Pour tout réalisateur américain, le western représente une sorte de baptême du feu : un passage obligé, pour s’asseoir à la cour des grands. Même si on le dit toujours oublié, délaissé, mort, le western demeure le genre des pères fondateurs du cinéma américain ! James Mangold a voulu s’y essayer, en tentant le remake d’un film de Delmer Daves, de 1957, au titre éponyme : 3h10 pour Yuma. Avec un certaine réussite.
3h10, c’est l’horaire de départ d’un train qui doit amener le dangereux criminel Wade (Russel Crow), arrêté dans la petite ville de Bisbee, jusqu’à Yuma où l’attend le tribunal fédéral et, presque certainement, l’ exécution. Contre une prime qui peut sauver son ranch, Dan Evans, un pauvre fermier, s’engage dans l’escorte qui doit accompagner le criminel jusqu’à la gare, située à trois jours de cheval. Dans le convoi, comme dans la légendaire diligence de Stage Coach, il y a l’Amérique entière, résumée en trois personnages : un capitaliste cynique et Yankee à l’air risible, omnubilé par l’argent ; un bandit charmant et fidèle à certains principes, qui vit libre en dehors de la société ; et le monsieur tout le monde qui doit penser à s’en sortir, ayant à charge une famille et un ranch, et qui se trouve, presque malgré lui pris dans un vrai scénario de western !
C’est en effet dans la figure de Dan Evans (interprété par un convaincant Christian Bale) et dans son traitement que le film affirme son originalité par rapport au genre, et que le remake de Mangold concentre son travail. L’étonnant parcours de ce personnage n’est en effet qu’une prise en compte du spectateur dans le corps même du film (en 1957 imaginez ce que ça voulait dire ! du méta cinéma avant l’heure en quelque sorte…). Un homme normal qu’au début du film assiste, un peu éloigné, à un hold-up sans pouvoir intervenir (ayant même un peu peur) et qu’au fur et à mesure se trouve pris dans un récit de western, avec ses codes et ses canons, mais qui l’oblige à modifier sa façon de voir et de juger les actes et les personnes. Par rapport à Daves, Manglod en fait un personnage moins carré et droit (moins religieux aussi), plus ouvert aux doutes, plus complexe et donc par là, plus à même de faire figure de vecteur d’identification du spectateur. Comme lui, on est amené à se poser des questions universelles et sans doutes eternelles, concentrées ici autour d’un questionnement primordial sur la loi et la justice, comme souvent dans le westerns classiques: qu’est ce que la justice ? Est-ce qu’une la loi a un rapport réel avec ce que je pense être juste ? Dois-je agir selon la loi ou selon ce que je juge être juste ?

● À faire:
A) Répondez à ces questions sur la critique de 3h10 pour Yuma :
(i) De quelle année date le film de Delmer Daves dont James Mangold tente le remake ?
(ii) À quelle distance se trouve la gare, selon le texte ?
(iii) Quel acteur interprète Dan Evans ?
B) Recopiez fidèlement le passage de la critique qui s'ouvre sur les mots « Pour tout réalisateur » et se clôt sur « un certaine réussite. ».

● Jeu d'enregistrements:
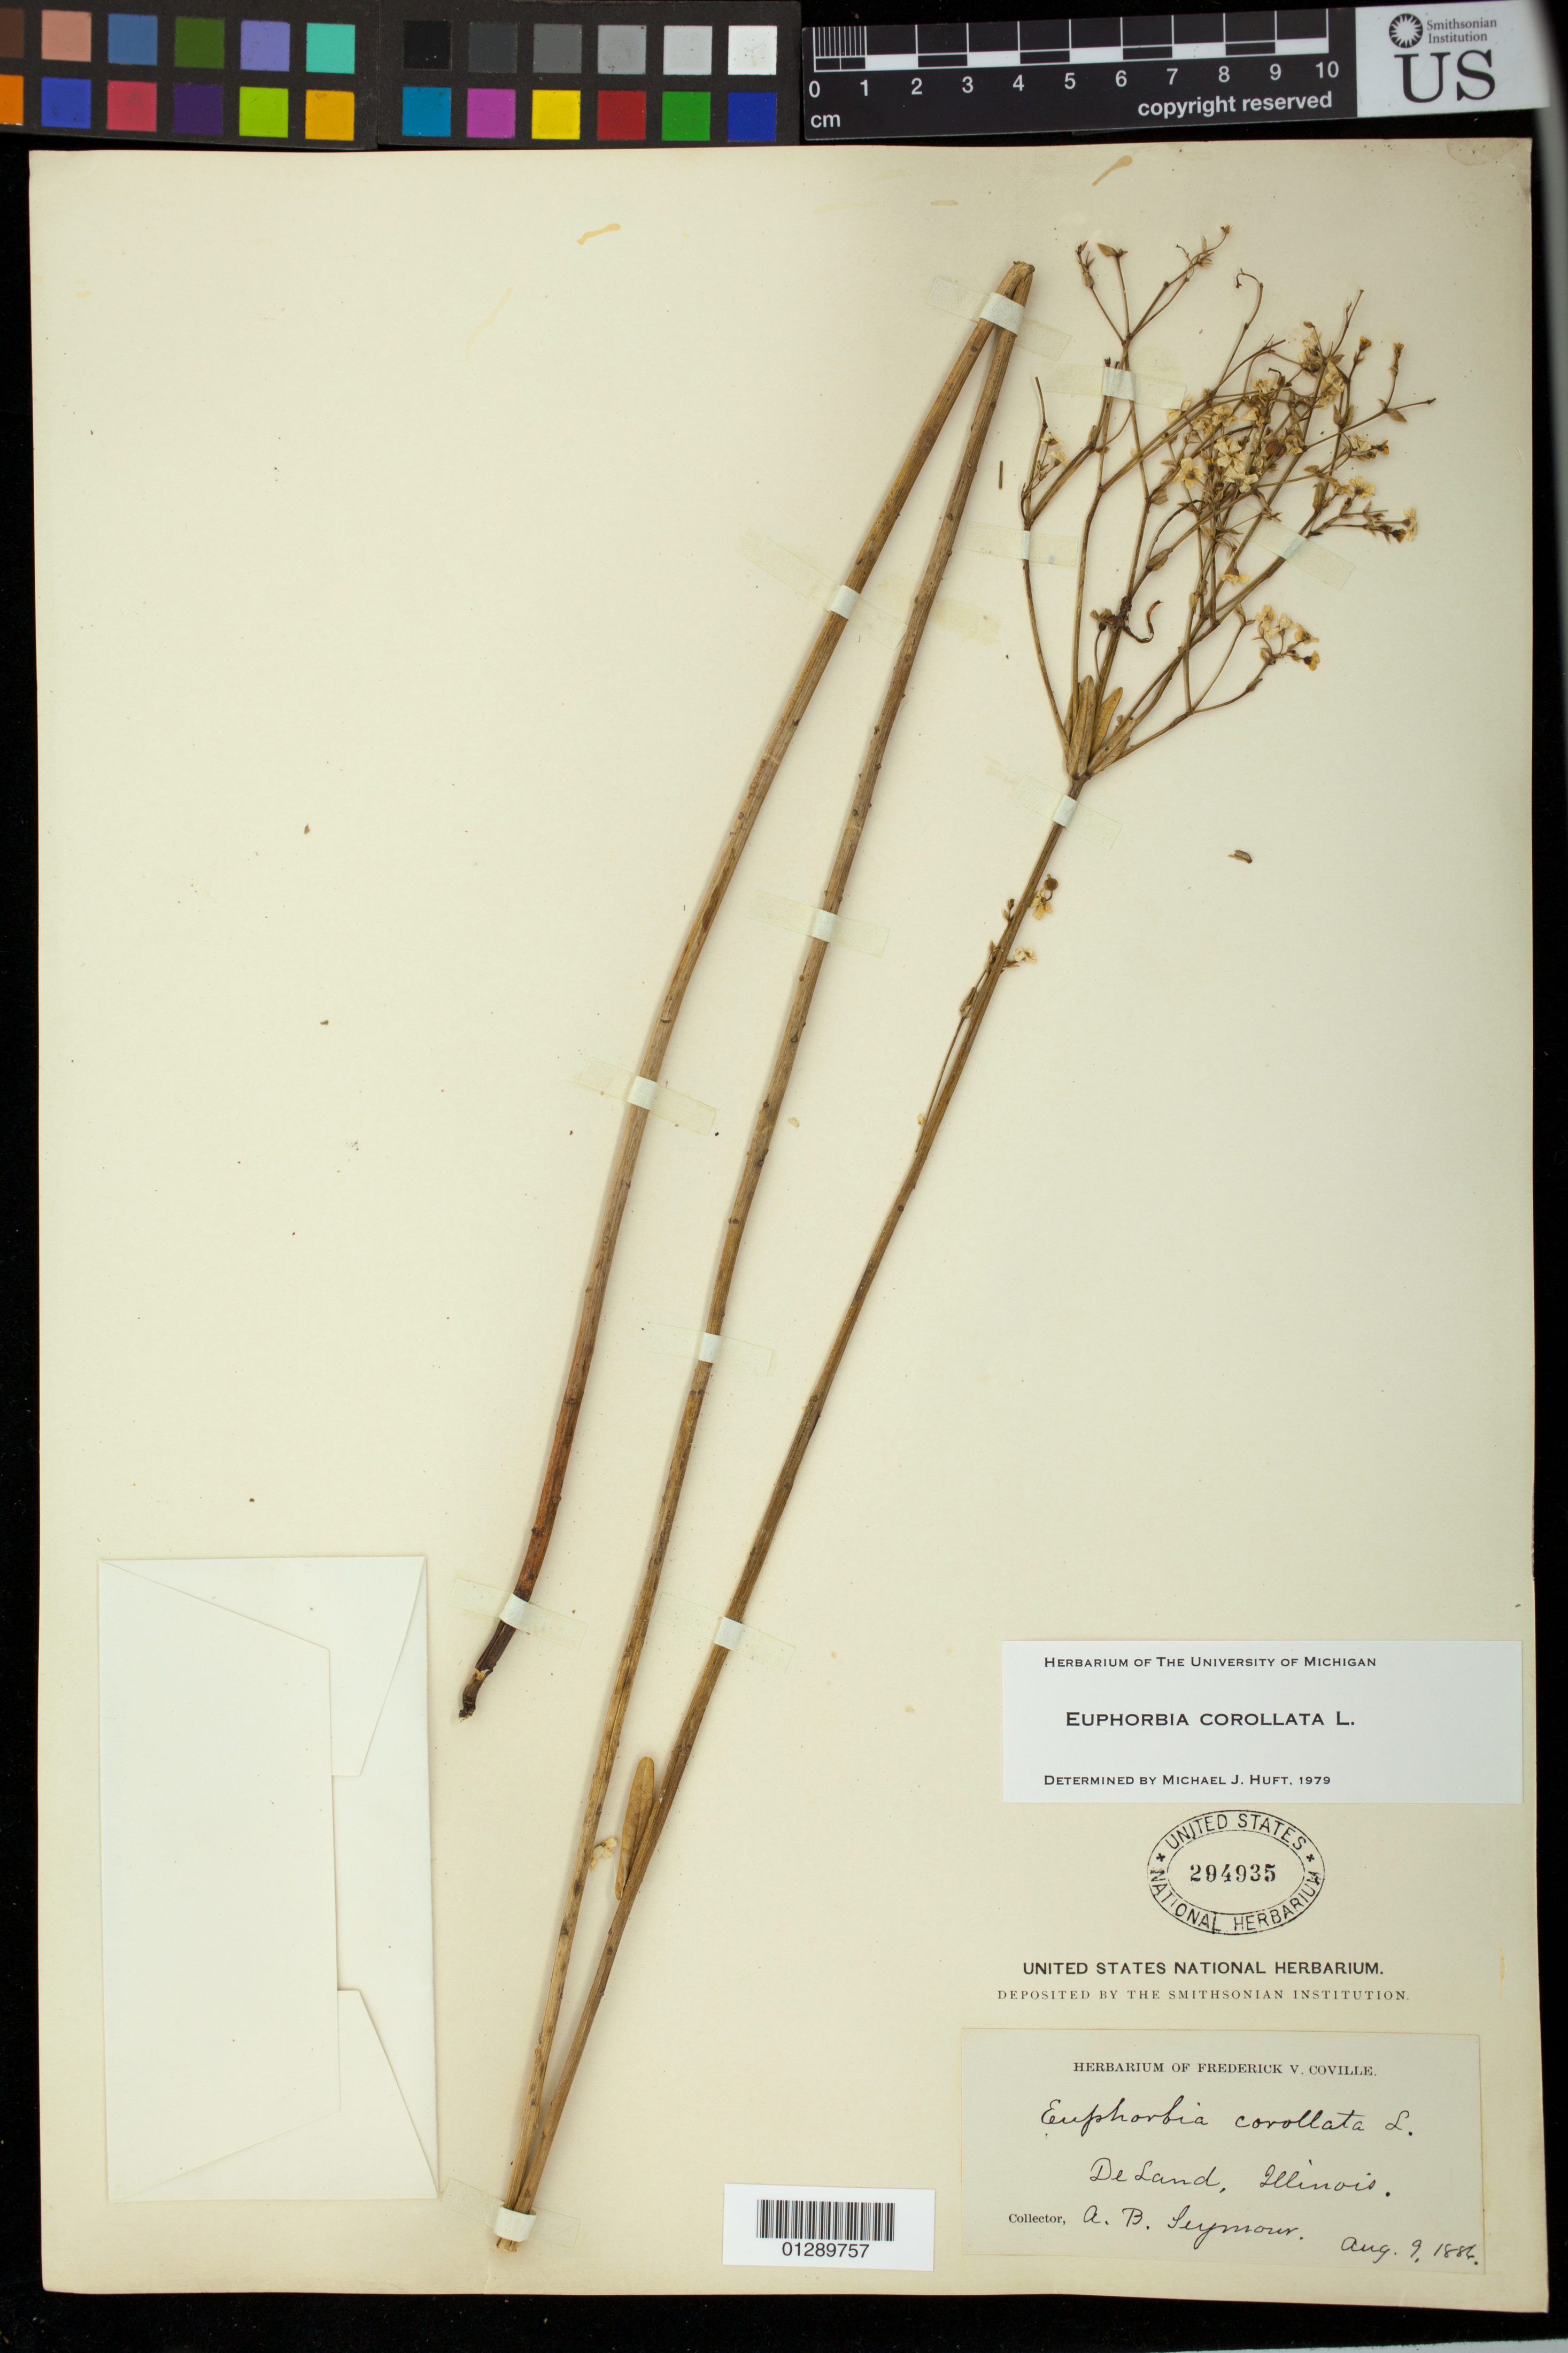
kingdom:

==

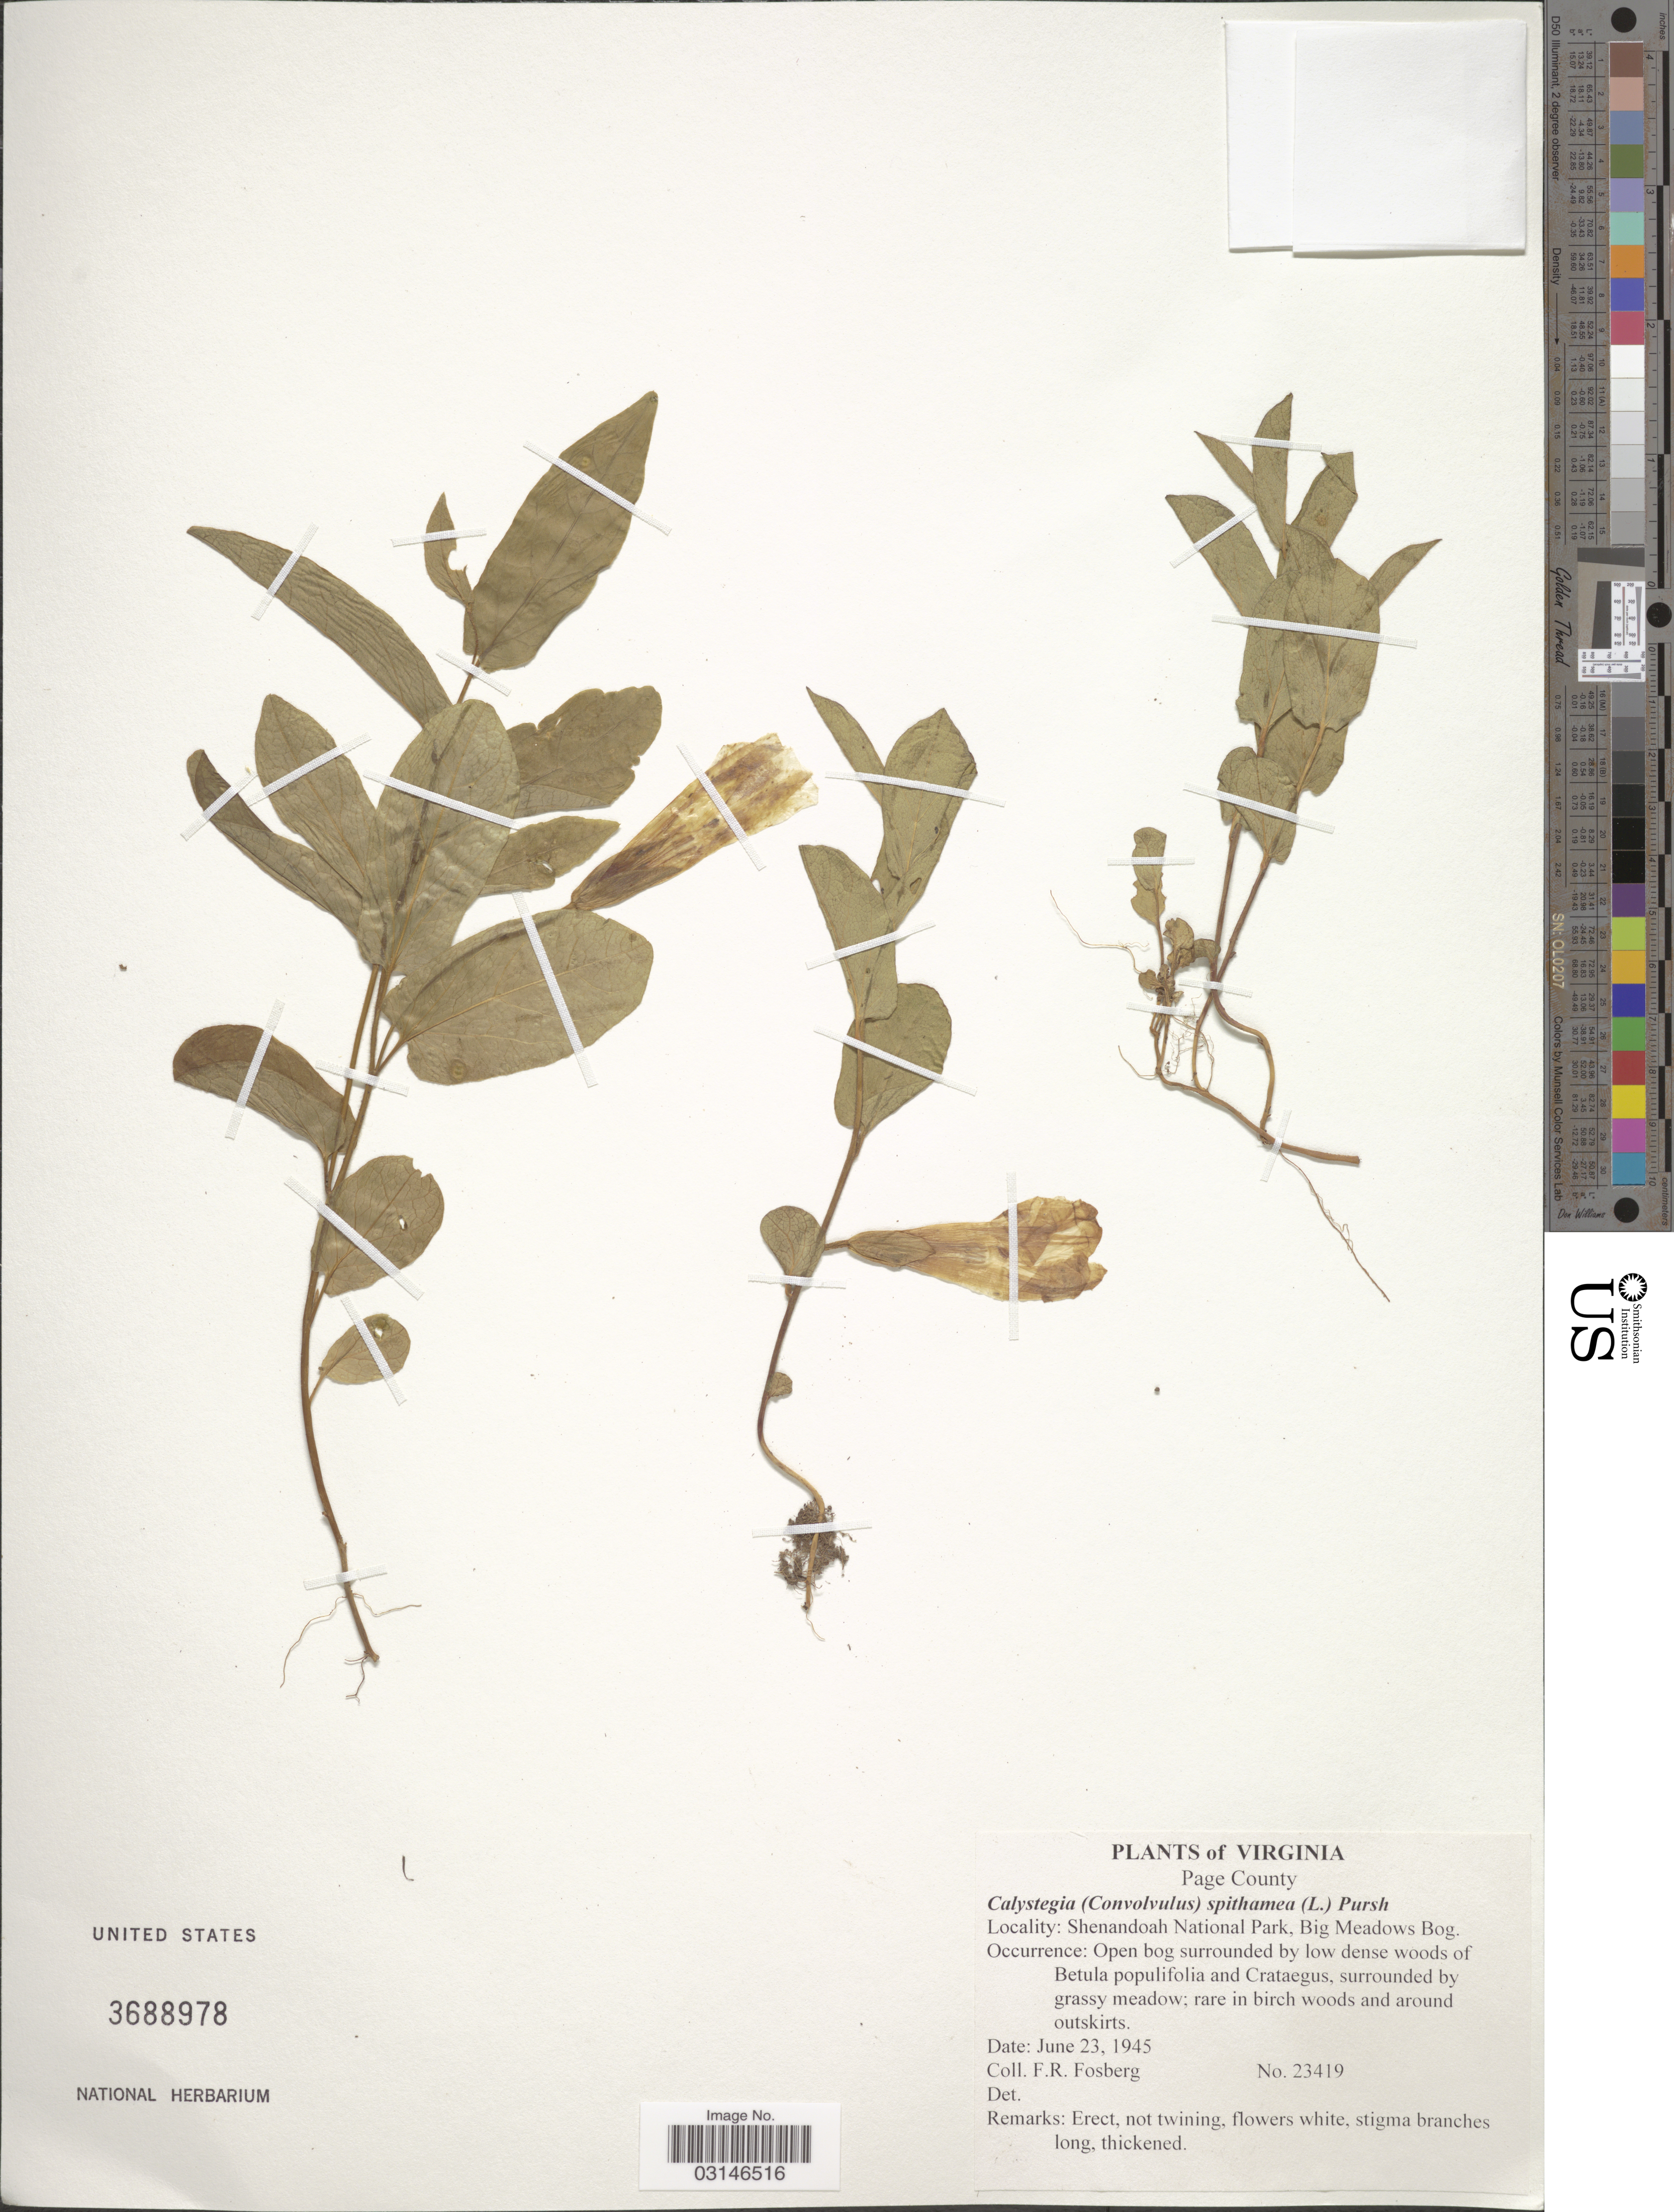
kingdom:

● Réponses rédigées:
A)
(i) 1957
(ii) À trois jours de cheval.
(iii) Christian Bale.

B)
Pour tout réalisateur américain, le western représente une sorte de baptême du feu : un passage obligé, pour s’asseoir à la cour des grands. Même si on le dit toujours oublié, délaissé, mort, le western demeure le genre des pères fondateurs du cinéma américain ! James Mangold a voulu s’y essayer, en tentant le remake d’un film de Delmer Daves, de 1957, au titre éponyme : 3h10 pour Yuma. Avec un certaine réussite.